Il Divo blared at Silvia’s in Enfield, Conn., where John Dalton and I enjoyed a brunch as lavish as the sonorous music. Silvia is Romanian. To die for is her Transylvanian baked sausage, bacon, and egg casserole with onions, topped with adagio and feta.
John Dalton was our mover back in 2010 (this story was published in Rockford in Rock River Times back then), when I asked him, “Are you related to those criminals?”
He laughed and affirmed, as I watched his helper-mover guys’ faces register some alarm.
He chuckled–a very good sense of humor.
“Tell me the Jesse James story,” I asked.
“My dad has a letter written to his great-grandfather…from Missouri…from my grandfather’s first cousin: ‘I’m babysitting our cousins again, and that little Jesse (that would be Jesse James) is the meanest dickens.’ I’ve read the letter. They were U.S. Marshalls at one time, but definitely outlaws and rogues and whatever else you want to call them.” John related.
“They killed peope in the Old West, right?” I asked.
“I don’t think they killed that many people,” he explained. “They got shot to pieces in Coffeeville, Kan., trying to rob two banks at once. That’s what the Dalton Gang is really famous for–getting their tails shot off in Coffeeville, trying to rob two banks on Saturday when everybody was in town shopping.

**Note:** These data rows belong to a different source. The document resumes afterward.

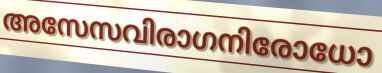
അസേസവിരാഗനിരോധോ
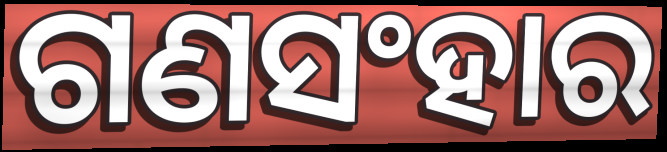
ଗଣସଂହାର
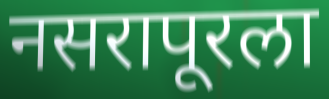
नसरापूरला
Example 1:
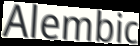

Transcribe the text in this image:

Alembic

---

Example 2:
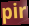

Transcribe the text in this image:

pir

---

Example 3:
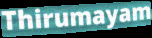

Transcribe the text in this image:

Thirumayam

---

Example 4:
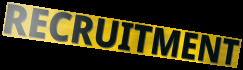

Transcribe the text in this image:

RECRUITMENT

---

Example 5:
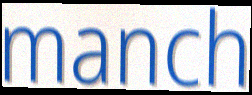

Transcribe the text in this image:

manch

As word of the bank robbers went off, the hardware store handed out rifles and bullets; everybody was shooting at them.”
“It’s well known Jesse James pre-dated the Dalton about a generation, maybe a generation and a half,” John continued. “They were second cousins to the Jameses.”
“Cousins of your great grandfather.”
“Right. Our family was in Kentucky and split when they came from overseas, Ireland. Some went to Missouri and mirgrated to Kansas; others went into Illinois with the promise of cheap farmland.”

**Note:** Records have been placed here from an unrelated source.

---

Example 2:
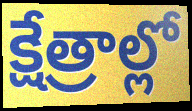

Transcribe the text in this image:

క్షేత్రాల్లో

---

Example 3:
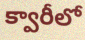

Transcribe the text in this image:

క్వారీలో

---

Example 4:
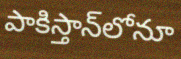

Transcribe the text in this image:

పాకిస్తాన్‌లోనూ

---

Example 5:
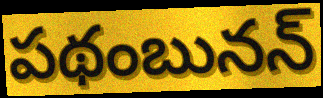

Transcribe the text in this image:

పథంబునన్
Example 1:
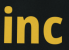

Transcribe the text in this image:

inc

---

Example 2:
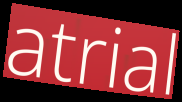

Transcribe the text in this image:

atrial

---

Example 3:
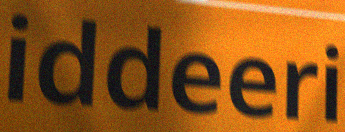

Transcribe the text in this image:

iddeeri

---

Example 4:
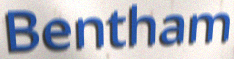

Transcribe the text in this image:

Bentham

John’s family ended up in Salem, Ill. about 115 miles from Cairo (prnounced by the locals, according to John, Kay-Ro).
John is an authentic humorist, in the style of Mark Twain and other homespun storytellers. He is quite a treasure and wants to write–which I encourage him to do. But, in 2010, he was running his moving company, in the tradition of three generations of movers, not farmers.
“My grandfather was a mover, my dad was a mover, a couple of uncles, all in Salem, about 17 miles east of St. Louis. My family started a moving company back in 1928: Dalton Transfer Company. We changed to van lines, then moving and storage. We moved the Midwest to the East Coast. The commerce commission took over, and my grandfather could have gotten cross-country rides…really valuable. But he vowed never to leave the areas. ‘I just need these states here,’ he said. Nowadays they give it away,” John said, “At one time, it was a valuable commodity.”
“What do you think of Starving College Student movers–those kinds?”
“We live in the greatest country on the face of the earth; anybody can set out to do anything.” John said. “Becoming president is a little bit hard (he said this in 2010), but if your sights are on having a beauty shop, you can do it. If you want to start a moving and storage company…,” his voice gentle, sincere.
John started riding with his dad at 5; loves his memories.
“I’m attempting to write a book about that, “he said. “A littel slow. Hope (readers) come to love this (moving business) as much as I do.”
“What part is fun?”
“Meeting new people. learning what they do, learning about their lives.” “There’s a story in everybody–that you’d actually be interested in reading.”
“That’s my concept here,” I agreed.
“I can remember getting spanked when I was 5 for breaking a piece of furniture,” he said. “Dad was teaching us how to pad furniture. Yu know, those nesting tables where one table goes under the other.We snapped one leg of of each table by getting the rubber band too tight. We asked him about that when we were in our 30s. He laughed, said he’d never have spanked us, but he was loading another driver’s truck. that’s what upset him. I broke somebody else’s stuff.”
“That could have given you a bad feeling abut the business–but instead it made you respect what you were doing, and your dad,” I observed.
“Going out with Dad, I saw the United States three or four times before some kids had even made it to St. Louis,” he said.
John loves discovering new things. He considered architecture.
“I’m very mathematical, good at drawing,” he explained. “I found out architects don’t make anything, unless they’re a senior (status). You come out of school and get paid peanuts.”
“I didn’t go to Vietnam. I went to Germany and drank beer. A tough job but I handled it.”